Dr. Dana Madison, professor of mathematics at Clarion University, is the co-author of a paper "Energy Efficient Data Gathering In Dynamic Mobile Cloud Environments" accepted at the International Conference on Cloud Computing and Virtualization 2010, which will be held at the National University of Singapore in May.
The paper explains that a wireless sensor networking cloud (WS-Cloud) consists of sensor nodes with limited battery power and wireless communications. The research work involved the designing of cluster-based WS-Cloud architecture to provide for the on-demand message packet passing protocols that supports data fusion techniques. The main goal was to collect and aggregate data in an energy efficient manner so that network lifetime is prolonged. The key challenge was to overcome the constraint of limited battery power to extend the network lifetime.
A key outcome of the research was a cluster-based architecture that can be scalable and supports different data fusion protocols.

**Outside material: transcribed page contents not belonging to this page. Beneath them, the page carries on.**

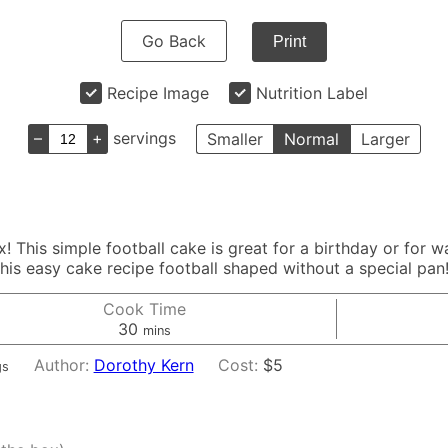
Go Back
Print
Recipe Image
Nutrition Label
–
+
servings
Smaller
Normal
Larger
! This simple football cake is great for a birthday or for 
is easy cake recipe football shaped without a special pan
Cook Time
minutes
30
mins
Author:
Dorothy Kern
Cost:
$5
gs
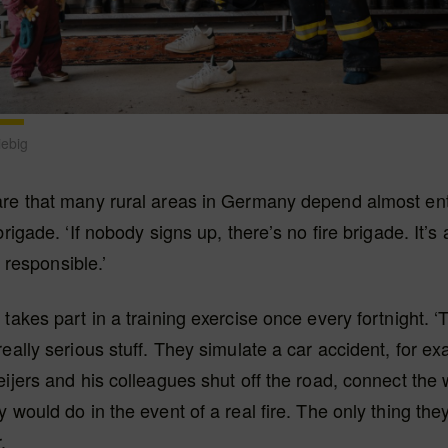
iebig
are that many rural areas in Germany depend almost ent
brigade. ‘If nobody signs up, there’s no fire brigade. It’s 
lt responsible.’
 takes part in a training exercise once every fortnight. 
eally serious stuff. They simulate a car accident, for exa
eijers and his colleagues shut off the road, connect the
 would do in the event of a real fire. The only thing they
.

They investigated data gathering operation by proposing a cluster-based routing protocol and analyzing the performance of the protocol through quantitative analysis.
The protocol, named Series Number Based Depth-First Data Gathering (SNBDPF, or DPFDG), is based on a new cluster architecture induced from an existing sensor network model. The new architecture consists of one or more complete clusters that are suitable for wireless intra-cluster data gathering operation. The protocol uses a serial-number-based control schedule at MAC layer to avoid collision, cluster-head rotation to control topology change and to balance energy consumption, and depth-first routing all coordinated to reduce energy dissipation.
Extensive simulations and analysis show that the proposed SNBDPF protocol outperforms some existing data gathering protocols such as Direct Diffusion, LEACH, HEED and PEGASIS in terms of energy efficiency, energy consumption, and network lifetime. The simulations also demonstrate that the proposed SNBDPF protocol achieves more uniform energy consumption among sensor nodes than existing protocols.
Madison has taught in both the mathematics and computer information science departments at Clarion University since 1993. He earned his Ph.D. degree in computer science from Naval Postgraduate School and B.S. and M.A. in mathematics from the State University of New York, College at Brockport.